The oldest active team in Major League Baseball happens to be the Philadelphia Phillies. On May 1, 2015, the Phillies celebrated 132 years since their first game.
Between 1883 and May 2015, the Phillies have appeared in seven World Series (1915, 1950, 1980, 1983, 1993, 2008 and 2009), emerging as MLB champions in 1980 and 2008. The Phillies have recorded 13 no-hitters (two of those were perfect games) while being no-hit 19 times. Philadelphia has called home to Recreation Park (1883-1886), Baker Bowl (1887-1938), Shibe Park/Connie Mack Stadium (1927, 1938-1970), Veterans Stadium (1971-2003) and Citizens Bank Park (since 2004); the Phillies also played six games (5-1) at the University of Pennsylvania in 1894 and 16 games (6-9-1) at Columbia Park in 1903.
On May 1, 1883 at 1:30 p.m. ET, Recreation Park on 24th and Columbia welcomed the visiting Providence Grays and host Philadelphia Phillies for the Phillies’ first game. Providence’s Charles Radbourne, a future Hall of Famer pitcher, had been pitted against Philadelphia’s John Coleman with approximately 1,200 spectators witnessing the start of the Phillies.
Taking the field for the Phillies were Coleman (pitcher, batted seventh), Frank Ringo (catcher, eighth), Sid Farrar (first base, ninth), Bob Ferguson (second base, fourth), Will Harbridge (third base, sixth), Bill McClellan (shortstop, second), Blondie Purcell (left field, leadoff), Fred Lewis (center field, fifth), and John Manning (right field, third). Providence’s lineup involved Paul Hines (CF), Joe Start (1B), John Farrell (2B), Arthur Irwin (SS), John Cassidy (RF), Cliff Carroll (LF), Radbourne (P), Jerry Denny (3B), and Bernie Gilligan (C).

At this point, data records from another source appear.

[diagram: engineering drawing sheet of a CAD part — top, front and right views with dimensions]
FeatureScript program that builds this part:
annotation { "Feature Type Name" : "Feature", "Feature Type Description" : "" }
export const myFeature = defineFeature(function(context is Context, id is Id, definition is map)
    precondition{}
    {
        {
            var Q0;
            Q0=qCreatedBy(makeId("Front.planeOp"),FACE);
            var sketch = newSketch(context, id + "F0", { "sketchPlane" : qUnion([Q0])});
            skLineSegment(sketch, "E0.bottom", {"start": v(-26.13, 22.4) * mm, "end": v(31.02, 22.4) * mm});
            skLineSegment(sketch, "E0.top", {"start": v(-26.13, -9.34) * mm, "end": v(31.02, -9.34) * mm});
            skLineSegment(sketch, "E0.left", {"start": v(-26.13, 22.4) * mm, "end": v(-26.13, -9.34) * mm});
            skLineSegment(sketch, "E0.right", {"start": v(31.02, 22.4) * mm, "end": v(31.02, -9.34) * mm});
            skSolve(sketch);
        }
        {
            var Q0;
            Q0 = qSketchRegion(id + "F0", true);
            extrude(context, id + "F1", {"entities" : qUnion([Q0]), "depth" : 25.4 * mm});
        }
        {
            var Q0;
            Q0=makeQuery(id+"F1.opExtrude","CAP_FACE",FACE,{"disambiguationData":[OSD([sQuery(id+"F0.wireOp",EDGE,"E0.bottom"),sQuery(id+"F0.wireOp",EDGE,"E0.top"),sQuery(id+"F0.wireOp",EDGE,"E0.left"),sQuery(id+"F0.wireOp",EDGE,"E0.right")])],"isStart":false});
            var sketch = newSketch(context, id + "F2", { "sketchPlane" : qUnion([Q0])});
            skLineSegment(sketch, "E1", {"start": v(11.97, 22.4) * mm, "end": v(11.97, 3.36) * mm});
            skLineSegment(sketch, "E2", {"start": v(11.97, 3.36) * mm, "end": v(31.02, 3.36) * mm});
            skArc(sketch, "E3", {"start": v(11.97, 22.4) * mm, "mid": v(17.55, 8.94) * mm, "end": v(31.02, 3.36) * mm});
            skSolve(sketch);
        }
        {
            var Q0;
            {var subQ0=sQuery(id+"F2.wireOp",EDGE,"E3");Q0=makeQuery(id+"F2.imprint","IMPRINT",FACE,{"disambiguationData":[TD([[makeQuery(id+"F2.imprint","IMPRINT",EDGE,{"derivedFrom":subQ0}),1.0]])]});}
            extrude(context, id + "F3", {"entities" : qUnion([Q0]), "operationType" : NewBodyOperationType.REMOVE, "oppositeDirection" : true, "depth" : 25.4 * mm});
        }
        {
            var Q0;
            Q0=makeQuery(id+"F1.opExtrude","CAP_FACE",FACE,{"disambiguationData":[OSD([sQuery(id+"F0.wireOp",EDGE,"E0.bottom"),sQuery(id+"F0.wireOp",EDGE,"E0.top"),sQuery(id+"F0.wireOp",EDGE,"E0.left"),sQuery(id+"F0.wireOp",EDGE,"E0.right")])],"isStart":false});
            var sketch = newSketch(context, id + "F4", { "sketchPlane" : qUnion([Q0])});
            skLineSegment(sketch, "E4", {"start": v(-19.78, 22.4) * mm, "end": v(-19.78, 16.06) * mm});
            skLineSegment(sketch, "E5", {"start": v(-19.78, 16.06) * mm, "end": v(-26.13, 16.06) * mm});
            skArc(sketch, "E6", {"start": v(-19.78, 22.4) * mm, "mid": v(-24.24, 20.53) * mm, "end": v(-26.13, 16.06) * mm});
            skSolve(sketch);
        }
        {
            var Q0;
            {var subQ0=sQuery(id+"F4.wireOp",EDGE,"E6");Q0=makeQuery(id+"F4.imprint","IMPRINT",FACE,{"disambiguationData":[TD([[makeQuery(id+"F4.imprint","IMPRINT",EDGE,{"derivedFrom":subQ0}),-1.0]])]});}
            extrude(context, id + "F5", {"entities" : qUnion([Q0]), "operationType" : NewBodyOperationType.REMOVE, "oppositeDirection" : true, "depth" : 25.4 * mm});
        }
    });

The Phillies scored twice in the bottom of the first and one run in the bottom of the seventh to carry a 3-0 advantage into the top of the eighth. However, Coleman surrender four runs in the top of the eighth as the Grays claimed a 4-3 lead. Radbourne didn’t allow the Phillies to score in the eighth or ninth as Providence earned a 4-3 victory.
In the first-game defeat, Purcell collected two hits, Manning and Ringo each posted doubles, and Coleman struck out two Grays. Coleman, Manning and Ferguson each committed errors while Providence recorded five errors.
After 17 games in 1883, the Phillies were 4-13 and Ferguson, also the team’s manager, resigned as the skipper and was replaced by Purcell. Ferguson continued to play second base and pitched one inning, compiling 85 hits in 329 at-bats and allowed two hits (9.00 Earned Run Average) in his lone appearance on the mound.
The Purcell-led Phillies won 13 of 81 games to finish 1883 17-81; moreover, the Phillies committed 639 errors and scored 437 runs. Philadelphia lost a 29-4 contest (against Boston) and was shutout 28-0 by Providence. Cleveland’s Hugh Daily no-hit the Phillies to hand Philadelphia a 1-0 defeat.
It’s hard to believe the 2014-2015 Philadelphia 76ers (National Basketball Association) won more games (18-64) than the 1883 Phillies. However, the Phillies once committed 27 errors against Providence (walks, wild pitches, and passed balls even counted as errors at that time). Coleman led the Phillies in pitching wins (12) as well as an MLB-record 48 defeats in 65 games (538 innings, 159 strikeouts, 48 walks, 772 hits and 59 complete games with a 4.87 ERA).
Some MLB games in the 20th and 21st centuries featured three home runs by one player; the 1883 Phillies sent a total of three baseballs over the fence (one each by catcher Emil Gross, McClellan and Purcell), none at Recreation Park. Gross (.307 with 71 hits including a team-high 25 doubles) was the only Phillie to hit above .300 as Philadelphia had a league-worst .240 batting average.
Ironically, the Phillies scored three runs at Miami on May 1, 2015. Similar to the Phillies’ first-ever game, Miami eventually tied the game (3-3). Miami won the game, also 4-3, in the bottom of the ninth with zero outs.
*Information regarding the 1883 Phillies can be found in “The Phillies Encyclopedia (Third Edition)” by Rich Westcott and Frank Bilovsky.